• **What you need to do**
From the entries, copy each line that includes "Azcuna".

-----

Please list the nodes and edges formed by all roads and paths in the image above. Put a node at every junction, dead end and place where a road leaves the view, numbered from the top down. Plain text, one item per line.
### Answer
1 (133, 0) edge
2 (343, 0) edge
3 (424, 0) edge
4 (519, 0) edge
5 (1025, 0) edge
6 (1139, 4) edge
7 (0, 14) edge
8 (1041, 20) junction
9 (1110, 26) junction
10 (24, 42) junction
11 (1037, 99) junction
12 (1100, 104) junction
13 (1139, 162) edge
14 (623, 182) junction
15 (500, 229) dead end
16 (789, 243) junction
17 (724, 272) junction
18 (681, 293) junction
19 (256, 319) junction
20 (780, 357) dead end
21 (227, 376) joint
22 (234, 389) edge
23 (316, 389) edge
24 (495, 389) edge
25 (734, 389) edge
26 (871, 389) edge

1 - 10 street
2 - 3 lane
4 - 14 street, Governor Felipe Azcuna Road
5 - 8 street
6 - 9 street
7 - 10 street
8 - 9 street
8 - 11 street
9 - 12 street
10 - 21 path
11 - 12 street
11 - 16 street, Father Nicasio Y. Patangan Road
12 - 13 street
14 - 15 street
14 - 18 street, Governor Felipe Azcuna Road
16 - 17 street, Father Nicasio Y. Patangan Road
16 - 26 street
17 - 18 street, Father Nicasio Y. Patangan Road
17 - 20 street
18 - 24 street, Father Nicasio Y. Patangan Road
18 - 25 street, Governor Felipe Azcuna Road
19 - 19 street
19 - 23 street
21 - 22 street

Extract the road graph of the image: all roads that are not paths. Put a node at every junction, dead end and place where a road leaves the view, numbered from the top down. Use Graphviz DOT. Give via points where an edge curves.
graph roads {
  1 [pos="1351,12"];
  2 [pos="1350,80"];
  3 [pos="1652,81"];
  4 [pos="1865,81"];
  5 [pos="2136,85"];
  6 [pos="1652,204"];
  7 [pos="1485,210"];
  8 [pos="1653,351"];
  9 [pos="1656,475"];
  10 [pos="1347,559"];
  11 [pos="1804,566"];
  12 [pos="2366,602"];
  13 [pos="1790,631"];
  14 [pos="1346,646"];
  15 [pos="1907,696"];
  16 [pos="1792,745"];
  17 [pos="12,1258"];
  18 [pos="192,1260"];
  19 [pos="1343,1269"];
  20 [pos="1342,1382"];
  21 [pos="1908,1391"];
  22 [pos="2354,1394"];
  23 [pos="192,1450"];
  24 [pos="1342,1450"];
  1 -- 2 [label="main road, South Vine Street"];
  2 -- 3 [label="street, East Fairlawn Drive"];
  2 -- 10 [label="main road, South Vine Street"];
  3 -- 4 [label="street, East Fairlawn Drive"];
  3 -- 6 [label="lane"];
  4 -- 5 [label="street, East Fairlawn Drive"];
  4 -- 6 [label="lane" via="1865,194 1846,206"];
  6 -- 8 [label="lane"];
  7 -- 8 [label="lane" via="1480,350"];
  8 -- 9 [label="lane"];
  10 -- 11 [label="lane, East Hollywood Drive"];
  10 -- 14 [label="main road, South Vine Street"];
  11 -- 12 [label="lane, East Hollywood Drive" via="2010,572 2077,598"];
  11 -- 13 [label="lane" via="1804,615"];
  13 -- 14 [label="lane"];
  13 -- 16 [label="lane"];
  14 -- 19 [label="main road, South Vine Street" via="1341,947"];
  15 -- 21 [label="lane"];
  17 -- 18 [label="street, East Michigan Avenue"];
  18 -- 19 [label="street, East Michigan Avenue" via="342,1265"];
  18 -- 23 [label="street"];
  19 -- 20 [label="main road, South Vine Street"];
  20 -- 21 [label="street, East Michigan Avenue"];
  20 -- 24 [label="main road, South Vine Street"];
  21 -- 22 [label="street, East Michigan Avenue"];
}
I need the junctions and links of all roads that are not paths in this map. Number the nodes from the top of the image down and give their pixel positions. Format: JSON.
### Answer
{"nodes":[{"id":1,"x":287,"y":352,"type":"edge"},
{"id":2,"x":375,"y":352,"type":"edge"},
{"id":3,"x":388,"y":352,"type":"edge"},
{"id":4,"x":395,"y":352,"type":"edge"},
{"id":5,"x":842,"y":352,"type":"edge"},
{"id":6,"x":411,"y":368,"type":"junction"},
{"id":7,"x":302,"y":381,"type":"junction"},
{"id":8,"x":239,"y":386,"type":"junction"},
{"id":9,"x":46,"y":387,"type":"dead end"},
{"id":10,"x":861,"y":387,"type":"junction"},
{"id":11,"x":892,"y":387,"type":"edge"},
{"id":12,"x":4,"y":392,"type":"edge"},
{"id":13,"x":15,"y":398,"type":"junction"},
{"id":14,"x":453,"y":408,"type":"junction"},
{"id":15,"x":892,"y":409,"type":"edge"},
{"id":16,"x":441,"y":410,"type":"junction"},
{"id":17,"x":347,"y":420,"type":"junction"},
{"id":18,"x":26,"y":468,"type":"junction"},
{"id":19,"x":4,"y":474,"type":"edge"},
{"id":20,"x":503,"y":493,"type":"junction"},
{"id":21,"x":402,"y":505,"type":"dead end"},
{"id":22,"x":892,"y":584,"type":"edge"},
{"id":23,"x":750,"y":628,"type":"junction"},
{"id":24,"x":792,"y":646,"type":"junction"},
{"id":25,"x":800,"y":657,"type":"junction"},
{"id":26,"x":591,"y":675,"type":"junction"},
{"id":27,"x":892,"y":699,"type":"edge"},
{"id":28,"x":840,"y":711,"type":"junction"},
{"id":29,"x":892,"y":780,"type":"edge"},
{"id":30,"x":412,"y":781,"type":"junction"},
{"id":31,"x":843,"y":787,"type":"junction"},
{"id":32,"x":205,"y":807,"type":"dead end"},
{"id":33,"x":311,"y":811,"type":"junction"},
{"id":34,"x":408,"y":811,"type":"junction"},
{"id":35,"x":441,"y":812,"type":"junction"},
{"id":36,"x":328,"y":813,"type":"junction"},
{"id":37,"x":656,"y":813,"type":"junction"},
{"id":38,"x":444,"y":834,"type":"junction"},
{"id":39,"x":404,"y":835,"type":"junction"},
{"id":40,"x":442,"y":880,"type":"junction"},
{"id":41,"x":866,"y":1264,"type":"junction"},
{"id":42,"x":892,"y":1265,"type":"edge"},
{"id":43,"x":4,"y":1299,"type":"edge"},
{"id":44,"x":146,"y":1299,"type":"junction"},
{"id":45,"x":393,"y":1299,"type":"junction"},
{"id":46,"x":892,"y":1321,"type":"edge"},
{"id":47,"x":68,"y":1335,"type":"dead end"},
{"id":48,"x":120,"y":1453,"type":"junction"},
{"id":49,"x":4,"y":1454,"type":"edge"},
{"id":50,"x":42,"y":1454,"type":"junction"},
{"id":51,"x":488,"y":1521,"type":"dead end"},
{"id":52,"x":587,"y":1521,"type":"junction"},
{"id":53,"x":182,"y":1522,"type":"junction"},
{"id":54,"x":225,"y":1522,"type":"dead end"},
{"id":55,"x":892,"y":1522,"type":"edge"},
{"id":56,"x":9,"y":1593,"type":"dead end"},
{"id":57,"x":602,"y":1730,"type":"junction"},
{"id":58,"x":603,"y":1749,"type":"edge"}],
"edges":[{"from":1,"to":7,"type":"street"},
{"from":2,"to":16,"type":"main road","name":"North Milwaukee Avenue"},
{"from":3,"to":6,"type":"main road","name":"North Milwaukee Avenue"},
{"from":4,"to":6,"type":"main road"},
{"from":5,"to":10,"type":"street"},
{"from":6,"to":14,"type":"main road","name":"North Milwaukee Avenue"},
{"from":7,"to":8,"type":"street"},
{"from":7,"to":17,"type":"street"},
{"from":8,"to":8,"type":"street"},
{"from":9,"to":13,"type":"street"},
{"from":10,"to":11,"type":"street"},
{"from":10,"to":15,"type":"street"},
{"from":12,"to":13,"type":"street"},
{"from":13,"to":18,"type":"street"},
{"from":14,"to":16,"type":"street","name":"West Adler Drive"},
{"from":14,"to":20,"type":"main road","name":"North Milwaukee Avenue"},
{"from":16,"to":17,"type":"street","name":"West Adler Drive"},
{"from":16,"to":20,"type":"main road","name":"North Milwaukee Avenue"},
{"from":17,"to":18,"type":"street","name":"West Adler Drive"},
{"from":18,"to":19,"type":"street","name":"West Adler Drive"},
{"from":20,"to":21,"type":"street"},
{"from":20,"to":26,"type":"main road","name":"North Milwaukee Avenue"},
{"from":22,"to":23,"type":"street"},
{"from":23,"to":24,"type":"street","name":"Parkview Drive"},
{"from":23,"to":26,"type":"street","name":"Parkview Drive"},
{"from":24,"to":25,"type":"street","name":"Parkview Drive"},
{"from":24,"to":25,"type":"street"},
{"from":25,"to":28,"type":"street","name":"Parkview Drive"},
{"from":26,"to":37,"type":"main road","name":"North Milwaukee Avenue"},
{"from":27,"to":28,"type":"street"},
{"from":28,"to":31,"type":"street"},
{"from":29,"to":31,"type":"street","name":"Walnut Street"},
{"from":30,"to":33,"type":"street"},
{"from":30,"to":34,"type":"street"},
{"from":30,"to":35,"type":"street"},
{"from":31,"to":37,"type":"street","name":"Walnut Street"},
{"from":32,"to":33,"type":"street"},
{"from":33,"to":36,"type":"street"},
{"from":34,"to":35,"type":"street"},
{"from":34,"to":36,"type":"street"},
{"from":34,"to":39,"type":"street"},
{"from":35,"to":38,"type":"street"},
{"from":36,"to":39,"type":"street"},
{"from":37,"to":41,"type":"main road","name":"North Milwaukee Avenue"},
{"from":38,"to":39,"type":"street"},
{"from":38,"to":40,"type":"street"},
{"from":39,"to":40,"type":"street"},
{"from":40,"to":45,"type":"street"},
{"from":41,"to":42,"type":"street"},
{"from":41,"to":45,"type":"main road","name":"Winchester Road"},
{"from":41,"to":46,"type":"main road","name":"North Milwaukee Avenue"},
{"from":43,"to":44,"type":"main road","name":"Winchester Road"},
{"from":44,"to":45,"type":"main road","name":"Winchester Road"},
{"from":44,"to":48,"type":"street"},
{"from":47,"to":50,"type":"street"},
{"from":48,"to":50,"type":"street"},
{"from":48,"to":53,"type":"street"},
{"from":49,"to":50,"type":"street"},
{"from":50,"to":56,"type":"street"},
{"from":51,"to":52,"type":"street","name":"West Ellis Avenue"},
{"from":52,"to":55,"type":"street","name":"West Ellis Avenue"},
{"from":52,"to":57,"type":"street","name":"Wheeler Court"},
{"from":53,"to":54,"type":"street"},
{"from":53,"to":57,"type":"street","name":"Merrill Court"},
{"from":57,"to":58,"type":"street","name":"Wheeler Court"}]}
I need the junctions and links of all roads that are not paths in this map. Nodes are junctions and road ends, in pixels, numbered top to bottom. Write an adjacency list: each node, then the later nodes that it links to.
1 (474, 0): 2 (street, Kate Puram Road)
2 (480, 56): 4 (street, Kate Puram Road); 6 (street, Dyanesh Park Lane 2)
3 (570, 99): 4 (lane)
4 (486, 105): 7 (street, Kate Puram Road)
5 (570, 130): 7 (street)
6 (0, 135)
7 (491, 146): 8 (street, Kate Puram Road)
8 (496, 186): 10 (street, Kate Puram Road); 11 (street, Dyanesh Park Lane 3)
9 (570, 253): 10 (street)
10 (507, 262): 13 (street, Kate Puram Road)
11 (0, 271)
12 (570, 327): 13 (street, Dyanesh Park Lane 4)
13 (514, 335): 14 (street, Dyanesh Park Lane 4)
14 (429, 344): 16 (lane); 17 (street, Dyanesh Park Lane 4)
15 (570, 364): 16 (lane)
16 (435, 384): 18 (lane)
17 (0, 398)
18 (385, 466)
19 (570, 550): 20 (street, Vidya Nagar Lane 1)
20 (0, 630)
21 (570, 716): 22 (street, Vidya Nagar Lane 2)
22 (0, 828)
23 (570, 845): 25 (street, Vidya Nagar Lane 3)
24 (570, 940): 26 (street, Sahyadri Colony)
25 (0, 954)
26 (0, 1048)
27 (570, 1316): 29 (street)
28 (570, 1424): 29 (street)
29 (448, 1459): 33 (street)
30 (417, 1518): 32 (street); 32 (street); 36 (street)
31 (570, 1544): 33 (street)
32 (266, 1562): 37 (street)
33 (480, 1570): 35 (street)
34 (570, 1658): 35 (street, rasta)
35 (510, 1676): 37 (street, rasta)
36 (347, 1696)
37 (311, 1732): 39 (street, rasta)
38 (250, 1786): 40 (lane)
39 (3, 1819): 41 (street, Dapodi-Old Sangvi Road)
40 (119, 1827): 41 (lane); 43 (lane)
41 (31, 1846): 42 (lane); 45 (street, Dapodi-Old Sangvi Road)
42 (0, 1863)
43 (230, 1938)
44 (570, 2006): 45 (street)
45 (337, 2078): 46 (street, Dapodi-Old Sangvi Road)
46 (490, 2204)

-----

• **Finished exercise**
4 - 14 street, Governor Felipe Azcuna Road
14 - 18 street, Governor Felipe Azcuna Road
18 - 25 street, Governor Felipe Azcuna Road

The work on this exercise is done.